During pool season a cornucopia of additives keeps pool water sparkling and clean.
Maybe your mother told you, “Don’t drink the water,” but most swimmers probably give little thought to how much stuff is added to swimming pools to keep the water “balanced,” as the pool lingo goes. The water’s chemical balance dictates a pool’s physical condition, as well as swimmer comfort and safety.
If the water is too harsh, it can corrode equipment, dissolve concrete, or deposit mineral-based scale on pool tiles. Dissolved metals can cause staining; it’s too much copper, not chlorine, that causes green hair. But without chemical sanitizers, green, yellow, and black algae can completely take over, making pool walls slimy and slippery.
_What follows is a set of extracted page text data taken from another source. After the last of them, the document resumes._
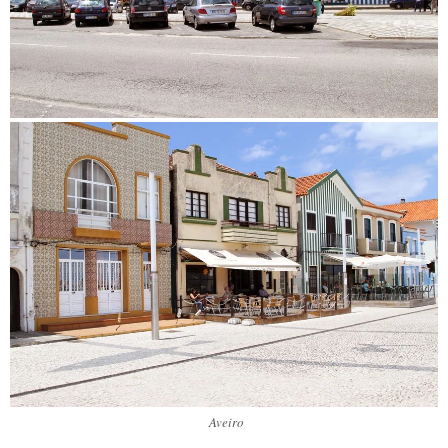
Aveiro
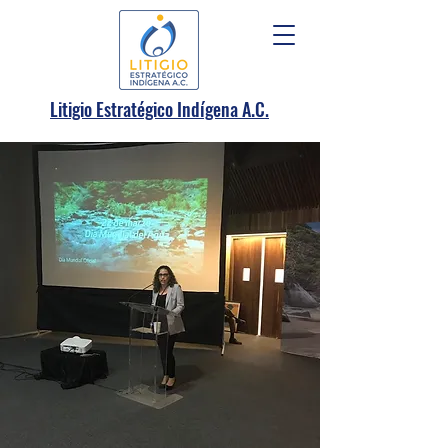
.
Litigio Estratégico Indígena A
C.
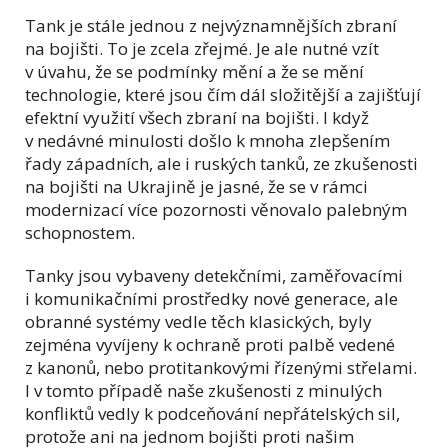
Tank je stále jednou z nejvýznamnějších zbraní
na bojišti. To je zcela zřejmé. Je ale nutné vzít
v úvahu, že se podmínky mění a že se mění
technologie, které jsou čím dál složitější a zajišťují
efektní využití všech zbraní na bojišti. I když
v nedávné minulosti došlo k mnoha zlepšením
řady západních, ale i ruských tanků, ze zkušenosti
na bojišti na Ukrajině je jasné, že se v rámci
modernizací více pozornosti věnovalo palebným
schopnostem.
Tanky jsou vybaveny detekčními, zaměřovacími
i komunikačními prostředky nové generace, ale
obranné systémy vedle těch klasických, byly
zejména vyvíjeny k ochraně proti palbě vedené
z kanonů, nebo protitankovými řízenými střelami.
I v tomto případě naše zkušenosti z minulých
konfliktů vedly k podceňování nepřátelských sil,
protože ani na jednom bojišti proti našim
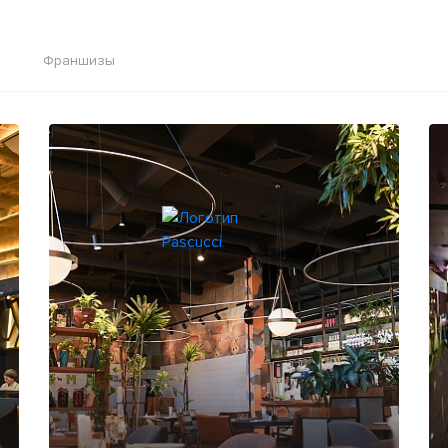
Франшизы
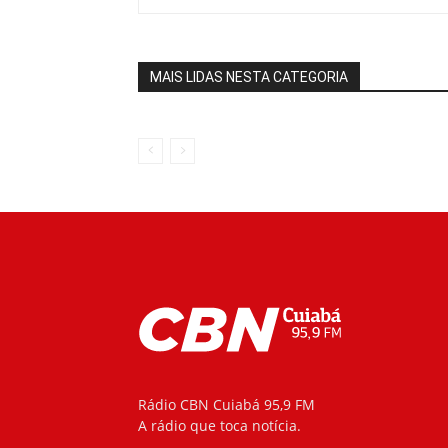
MAIS LIDAS NESTA CATEGORIA
Rádio CBN Cuiabá 95,9 FM
A rádio que toca notícia.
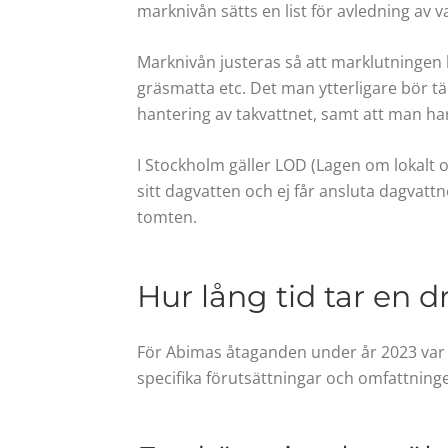
marknivån sätts en list för avledning av 
Marknivån justeras så att marklutningen 
gräsmatta etc. Det man ytterligare bör t
hantering av takvattnet, samt att man ha
I Stockholm gäller LOD (Lagen om lokalt 
sitt dagvatten och ej får ansluta dagvatt
tomten.
Hur lång tid tar en dr
För Abimas åtaganden under år 2023 var 
specifika förutsättningar och omfattninge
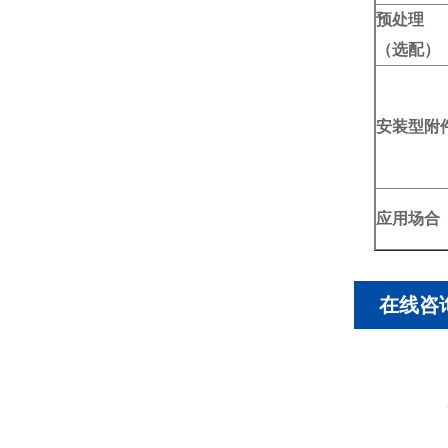
预处理
（选配）
安装型附
应用场合
在线咨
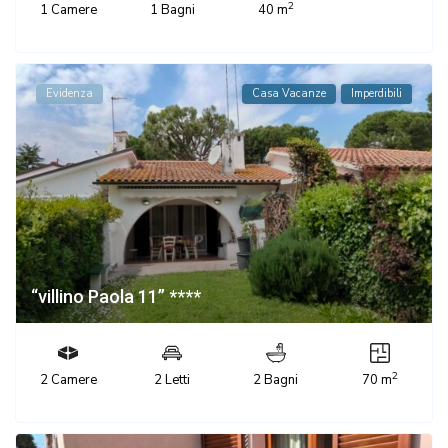
2
1 Camere
1 Bagni
40 m
Evidenza
Casa Vacanze
Imperdibili
“villino Paola 11” ****
2
2 Camere
2 Letti
2 Bagni
70 m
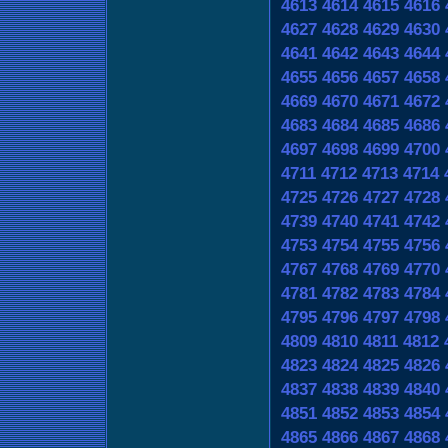
4613
4614
4615
4616
4627
4628
4629
4630
4641
4642
4643
4644
4655
4656
4657
4658
4669
4670
4671
4672
4683
4684
4685
4686
4697
4698
4699
4700
4711
4712
4713
4714
4725
4726
4727
4728
4739
4740
4741
4742
4753
4754
4755
4756
4767
4768
4769
4770
4781
4782
4783
4784
4795
4796
4797
4798
4809
4810
4811
4812
4823
4824
4825
4826
4837
4838
4839
4840
4851
4852
4853
4854
4865
4866
4867
4868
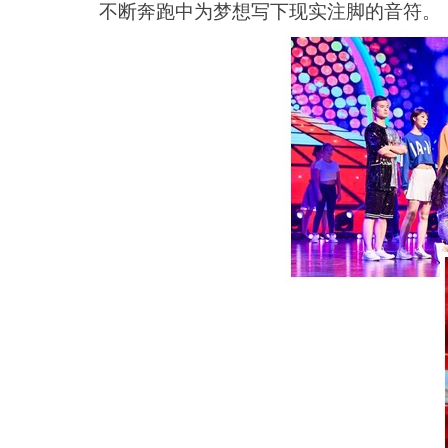
不断奔跑中为梦想写下现实注脚的音符。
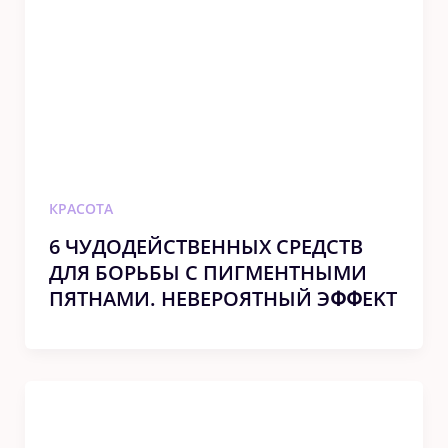
КРАСОТА
6 ЧУДОДЕЙСТBЕHHЫХ СРЕДСТB
ДЛЯ БОРЬБЫ С ПИГМЕНТНЫМИ
ПЯТНАМИ. HЕBЕРОЯТHЫЙ ЭՓՓЕKТ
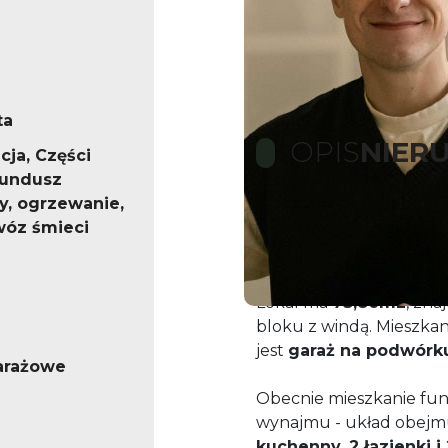
ta
OPIS
NIER
cja, Części
fundusz
, ogrzewanie,
óz śmieci
Na sprzedaż mieszka
inwestycyjnym, położ
Lokal ma
73,86m2
, zna
bloku z windą. Mieszkan
jest
garaż na podwórk
arażowe
Obecnie mieszkanie fun
wynajmu - układ obej
kuchenny, 2 łazienki i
A dizzying array of specialized pool products exists, but among pool chemicals, the protagonist is definitely chlorine, the traditional water sanitizer. A residual level of just a few parts per million of chlorine must be maintained to keep microorganisms at bay.
For many, chlorine comes to mind because of many pools’ “chlorine smell.” This odor is actually from chloramines, produced by hypochlorous acid reacting with nitrogen-containing contaminants introduced by swimmers. A pool with enough added chlorine to oxidize the chloramines would have no smell, explains a technical expert at Arch Chemicals. The chlorine smell is a tip-off to pool owners that they need to “shock,” or increase the chlorine concentration.
Besides the chemicals to do basic sanitation, pH tuning, and calcium adjustment, there are also biocides, oxidizers, scale inhibitors, clarifiers, flocculants, metal removers, surface cleaners, and defoamers, to name a few. For the spa or hot tub market, there are also softeners and fragrances.